● PASSAGE PROVIDED
A bone marrow biopsy is a procedure that takes a small sample of the marrow inside your bones for testing in a laboratory. This test is used to see if you have an infection, disease, or other problem in your bone marrow.
Bone marrow is the spongy tissue found inside your bones. In the larger bones— such as your spine, breastbone, hips, ribs, legs, or skull—bone marrow contains cells that produce white blood cells, red blood cells, and platelets. Your white blood cells help fight infection, your red blood cells carry oxygen and nutrients, and your platelets enable the blood to clot.
Marrow has both solid and liquid parts. If the solid portion of the bone is sampled, this is called a biopsy. Aspiration is the procedure used to collect the liquid part of the marrow.
Problems with bone marrow can create lasting, serious health concerns. A bone marrow biopsy is one of many tests that can be done to check the cells of your bone marrow for problems.
Numerous conditions are associated with unhealthy bone marrow. If blood tests show low levels of platelets or white or red blood cells, your doctor may order a bone marrow biopsy.
This test also allows your doctor to check for a suspected disease, see how far a disease has progressed, or monitor the effects of a treatment method.
According to the Mayo Clinic, conditions and diseases that can affect your bone marrow include:
- anemia, or a low red blood cell count
- bone marrow diseases, such as myelofibrosis or myelodysplastic syndrome
- blood cell conditions, such as leukopenia or polycythemia
- cancers of the bone marrow or blood, such as leukemias or lymphomas
- hemochromatosis, a genetic disorder in which iron builds in the blood
- infection, such as sepsis
All medical procedures carry some type of risk. The Mayo Clinic states that bone marrow exams are safe. (Mayo Clinic, 2011)
However in some rare instances, the following complications are possible:
- allergic reaction to anesthesia
- excessive bleeding
- long-lasting discomfort at the spot where the biopsy was taken
These risks are rare and most often occur among people who have other conditions that weaken their immune systems or lower their platelet counts.

● RAW DATA
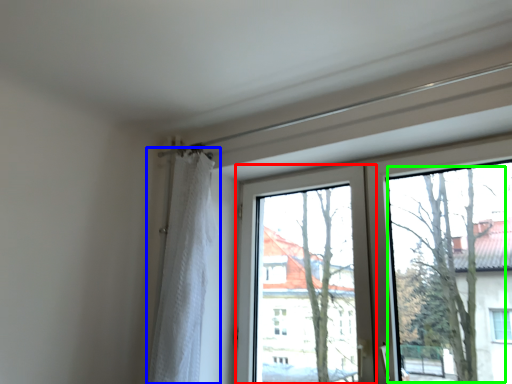
Question: Which object is positioned closest to window screen (highlighted by a red box)? Select from curtain (highlighted by a blue box) and tree (highlighted by a green box).

Choices:
 (A) curtain
 (B) tree

Answer: (B)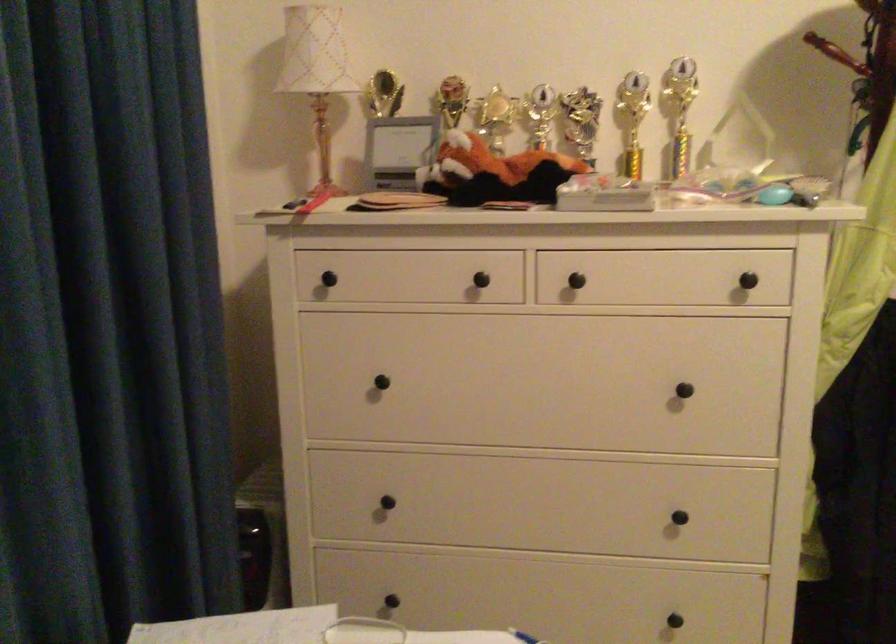
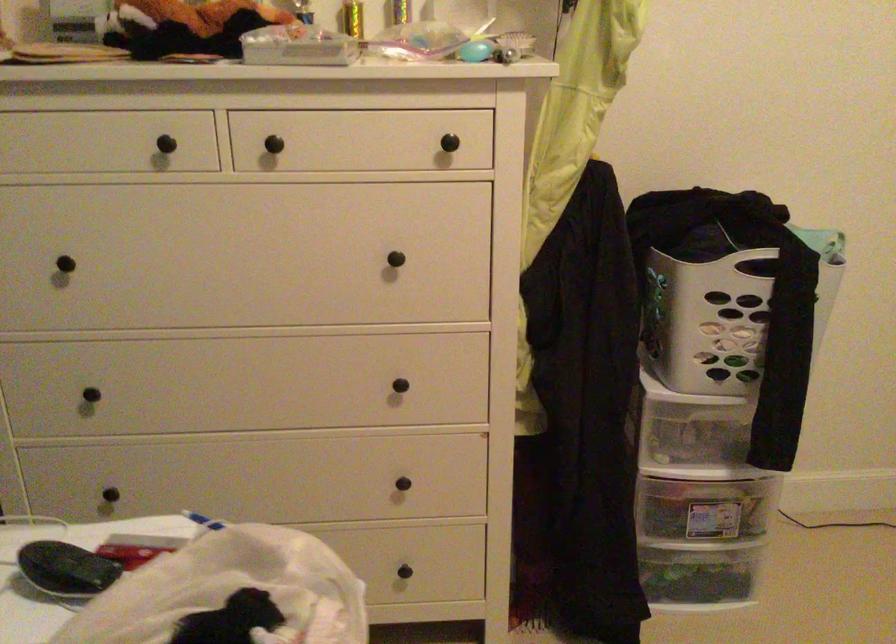
In the second image, find the point that corresponds to point 565,278 in the first image.

(261, 140)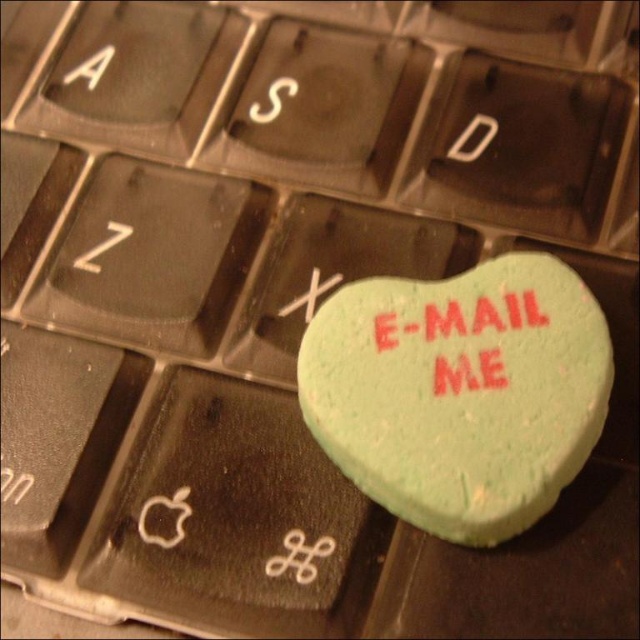
Question: Which point appears closest to the camera in this image?

Choices:
 (A) (500, 397)
 (B) (465, 362)

Answer: (A)

Question: Does green matte heart at center have a greater width compared to red rubber heart at center?

Choices:
 (A) no
 (B) yes

Answer: (B)

Question: Is green matte heart at center further to the viewer compared to red rubber heart at center?

Choices:
 (A) no
 (B) yes

Answer: (A)

Question: Can you confirm if green matte heart at center is smaller than red rubber heart at center?

Choices:
 (A) no
 (B) yes

Answer: (A)

Question: Which object appears closest to the camera in this image?

Choices:
 (A) red rubber heart at center
 (B) green matte heart at center

Answer: (B)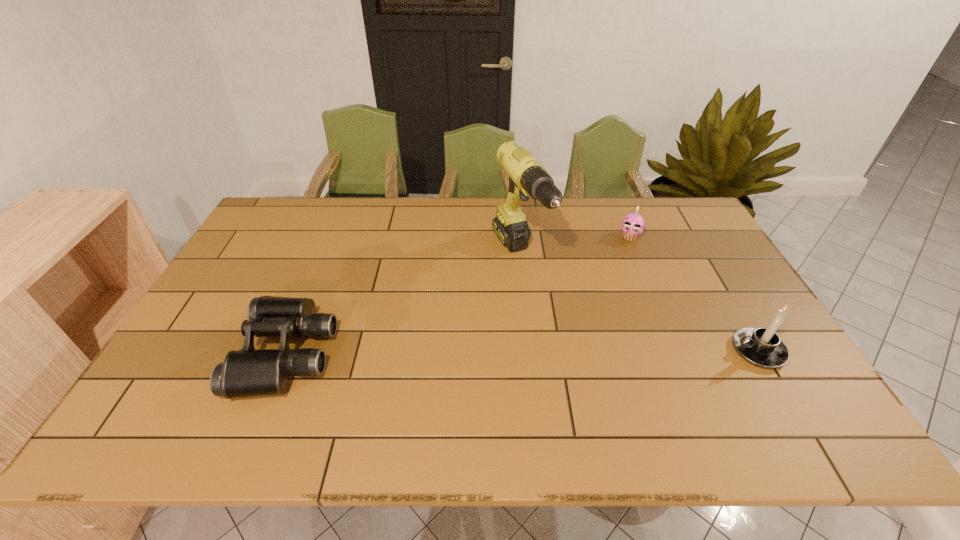
The width and height of the screenshot is (960, 540). Find the location of `the leftmost object`. the leftmost object is located at coordinates (248, 372).

Locate an element on the screen. the rightmost object is located at coordinates (762, 347).

Locate an element on the screen. This screenshot has width=960, height=540. the second tallest object is located at coordinates (762, 347).

Find the location of `the tallest object`. the tallest object is located at coordinates tap(527, 177).

Locate an element on the screen. the third object from right to left is located at coordinates (527, 177).

Identify the location of the third object from left to right. (633, 224).

Where is `vacant space situated 0.060m on the front-facing side of the binoculars`? vacant space situated 0.060m on the front-facing side of the binoculars is located at coordinates (219, 353).

The image size is (960, 540). Find the location of `vacant space located 0.160m on the front-facing side of the binoculars`. vacant space located 0.160m on the front-facing side of the binoculars is located at coordinates (180, 353).

In order to click on vacant space located 0.130m on the front-facing side of the binoculars in this screenshot , I will do `click(191, 353)`.

This screenshot has height=540, width=960. Find the location of `vacant space located 0.090m with a handle on the side of the rightmost object`. vacant space located 0.090m with a handle on the side of the rightmost object is located at coordinates (697, 351).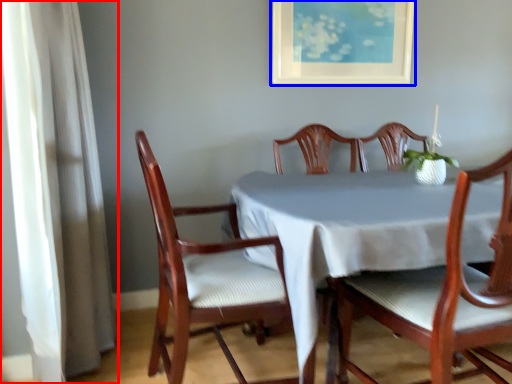
Question: Among these objects, which one is nearest to the camera, curtain (highlighted by a red box) or picture frame (highlighted by a blue box)?

Choices:
 (A) curtain
 (B) picture frame

Answer: (A)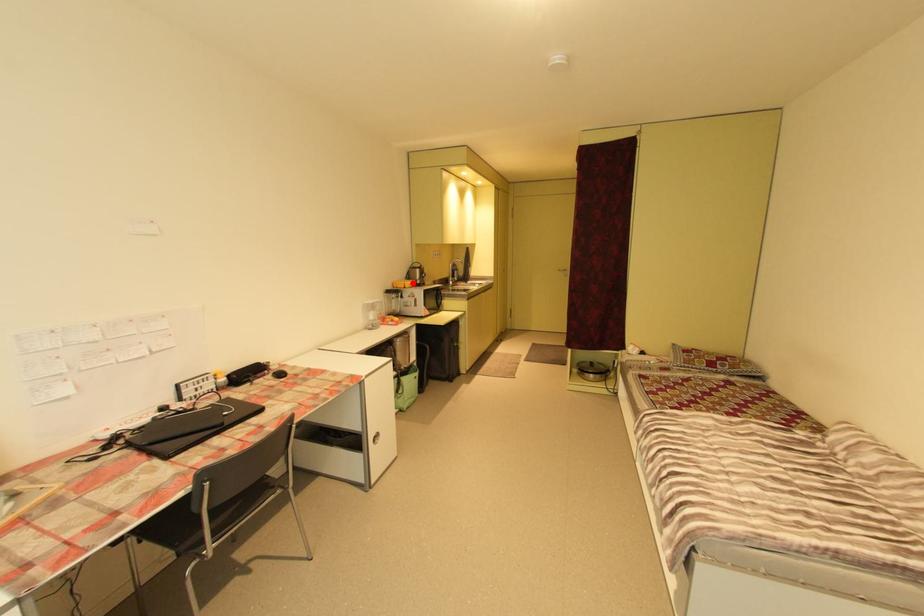
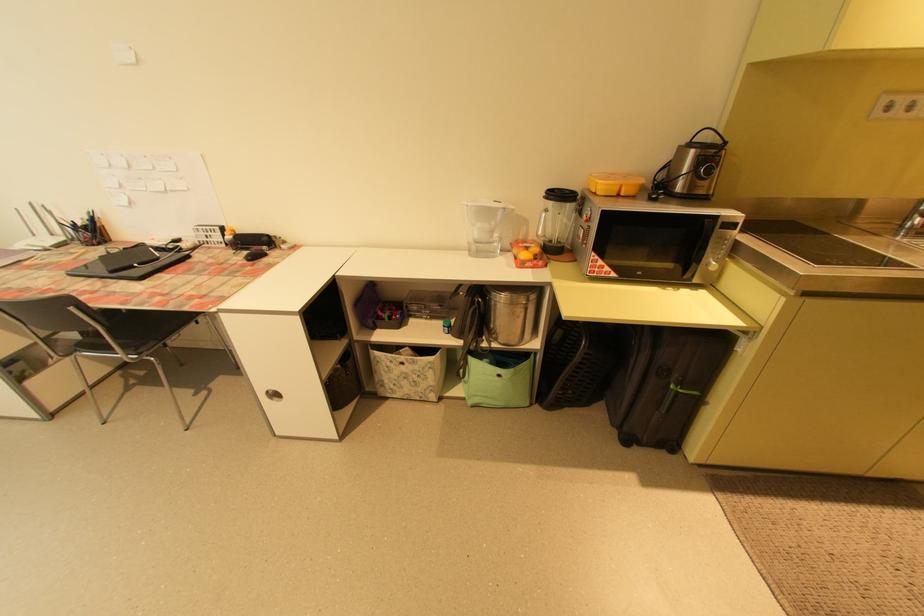
Question: I am providing you with two images of the same scene from different viewpoints. A red point is marked on the first image. At the location where the point appears in image 1, is it still visible in image 2?

Choices:
 (A) Yes
 (B) No

Answer: (A)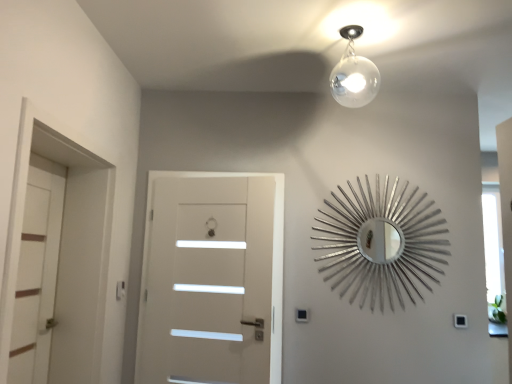
Question: Considering the positions of white matte door at left, marked as the 1th door in a left-to-right arrangement, and black plastic light switch at lower right in the image, is white matte door at left, marked as the 1th door in a left-to-right arrangement, wider or thinner than black plastic light switch at lower right?

Choices:
 (A) wide
 (B) thin

Answer: (A)

Question: Looking at the image, does white matte door at left, marked as the 2th door in a right-to-left arrangement, seem bigger or smaller compared to black plastic light switch at lower right?

Choices:
 (A) big
 (B) small

Answer: (A)

Question: Which of these objects is positioned farthest from the white matte door at center, the second door positioned from the left?

Choices:
 (A) silver metallic sunburst mirror at upper right
 (B) black plastic light switch at lower right
 (C) white matte door at left, marked as the 1th door in a left-to-right arrangement

Answer: (B)

Question: Estimate the real-world distances between objects in this image. Which object is farther from the white matte door at left, marked as the 1th door in a left-to-right arrangement?

Choices:
 (A) black plastic light switch at lower right
 (B) white matte door at center, which is the first door from right to left
 (C) silver metallic sunburst mirror at upper right

Answer: (A)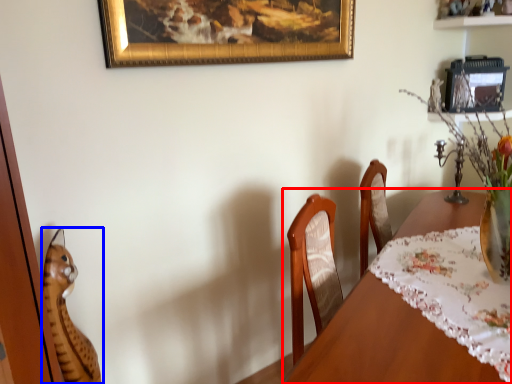
Question: Among these objects, which one is nearest to the camera, table (highlighted by a red box) or cat (highlighted by a blue box)?

Choices:
 (A) table
 (B) cat

Answer: (A)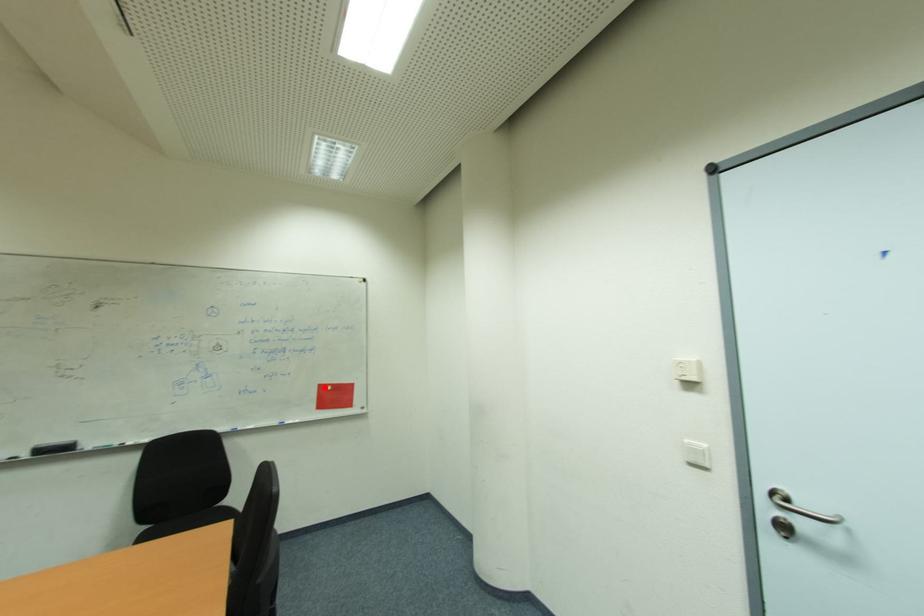
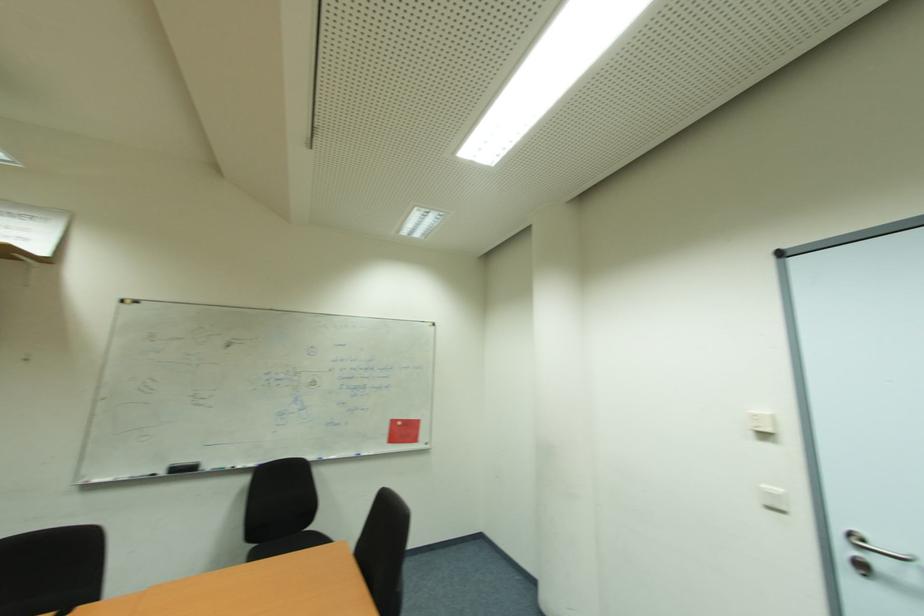
Locate, in the second image, the point that corresponds to the highlighted location in the first image.

(397, 423)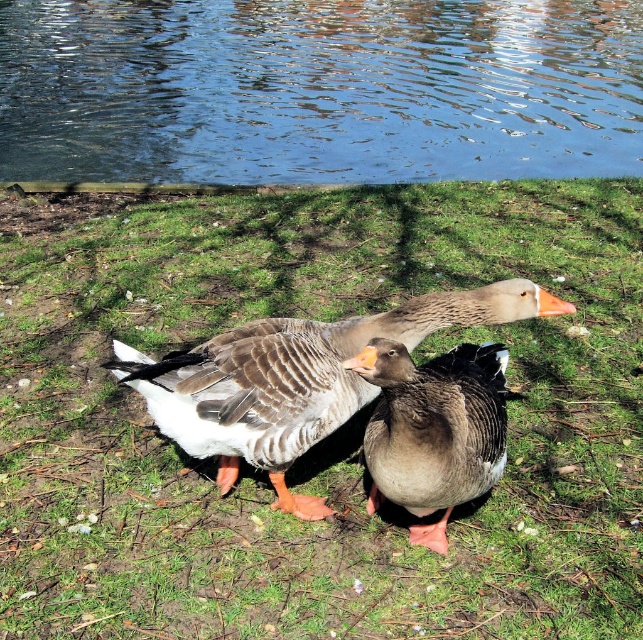
You are a wildlife photographer observing two ducks at a pond. You see a gray feathered duck at center and a gray matte duck at center. Which duck is bigger?

The gray feathered duck at center is larger than the gray matte duck at center.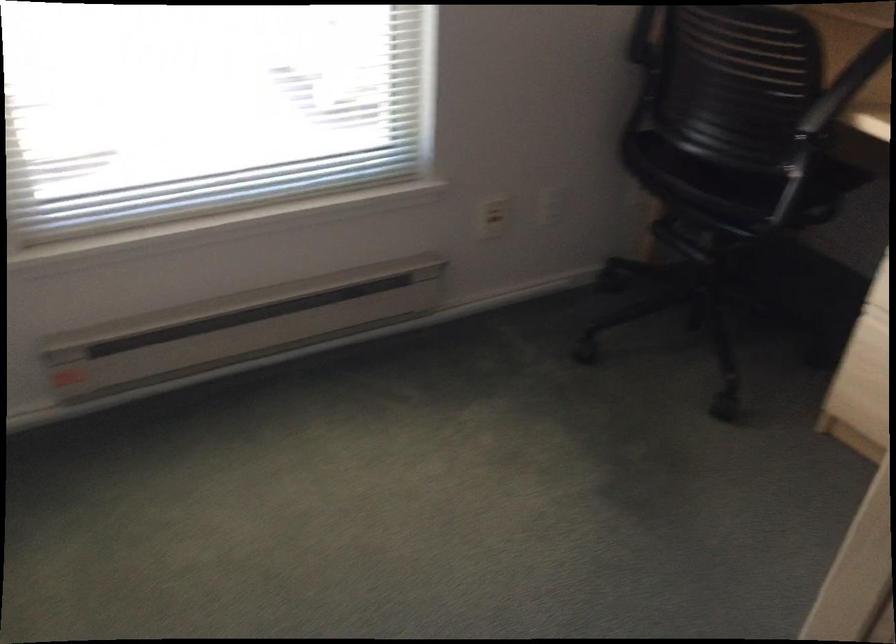
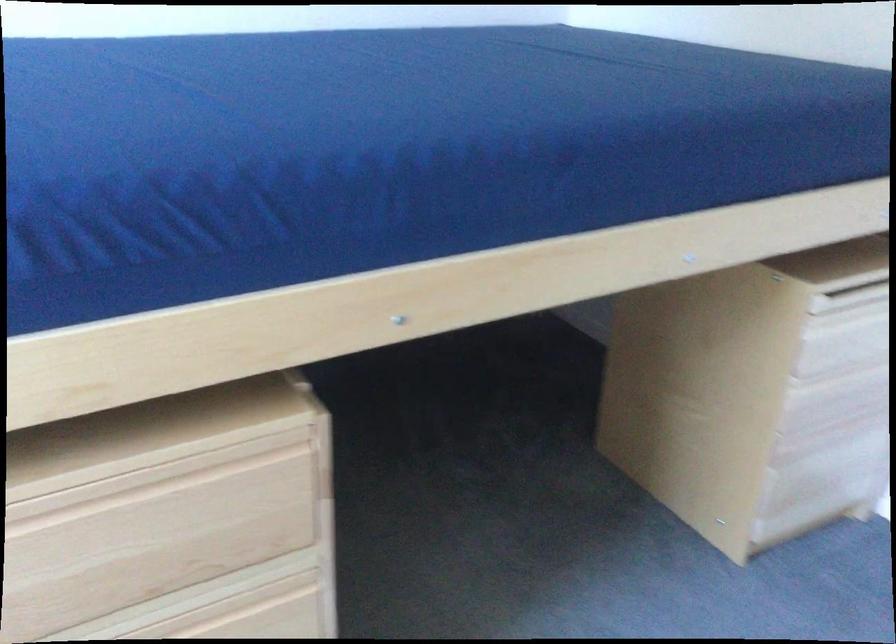
Based on the continuous images, in which direction is the camera rotating?

The camera's rotation is toward right-down.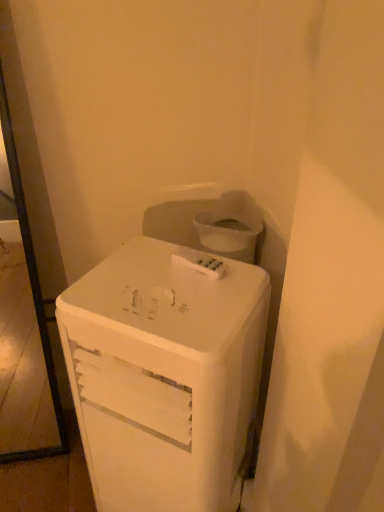
Image resolution: width=384 pixels, height=512 pixels. Describe the element at coordinates (165, 375) in the screenshot. I see `white matte refrigerator at center` at that location.

Where is `white matte refrigerator at center`? The image size is (384, 512). white matte refrigerator at center is located at coordinates (165, 375).

I want to click on white matte refrigerator at center, so click(x=165, y=375).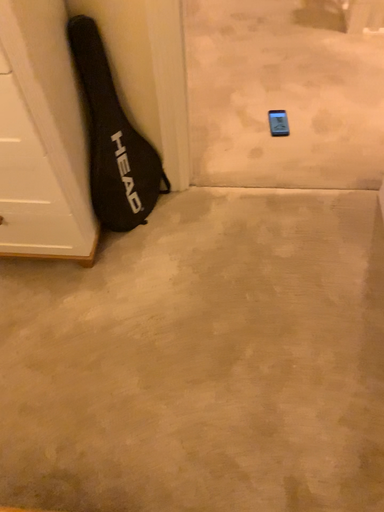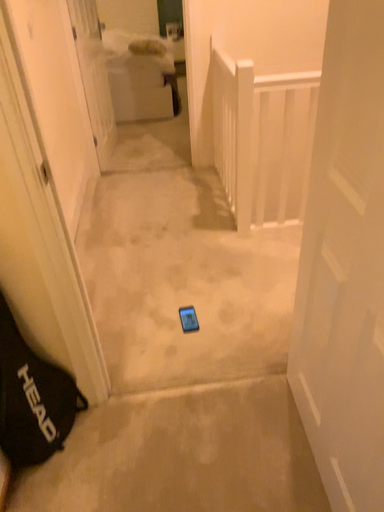
Question: How did the camera likely rotate when shooting the video?

Choices:
 (A) rotated upward
 (B) rotated downward

Answer: (A)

● AIM OF THE TASK
Continue the text on bone marrow biopsies, starting right after its last sentence.

● ANSWER
Your doctor will perform several examinations prior to the biopsy. During these tests, be sure to tell your doctor about any medications you take—including over-the-counter medicines or nutritional supplements—and any known allergies you have.
Your doctor may ask you to stop taking certain medications prior to the procedure. Never stop taking a medication unless your doctor instructs you to do so.
Tell your doctor if you are nervous. He or she may give you a mild sedative to help you through your procedure.
Follow all of your doctor’s instructions before the procedure. Do not forget to show up on time for your biopsy. You may also want to arrange for a ride home.
Before the test, you will be asked to change into a hospital gown. Then you will sit on your side or lie on your belly in a room where the procedure will take place.
A doctor or nurse will give you a local anesthesia to numb the area where the biopsy will be taken. Typically this will be at the top ridge of your rear hipbone. Occasionally it may be taken from your chest bone.
You might feel a brief sting as the anesthesia is injected.
Your doctor will make a small incision so a hollow needle can easily get past the skin. The needle then goes into the bone. It collects a cylinder-shaped sample known as a core sample.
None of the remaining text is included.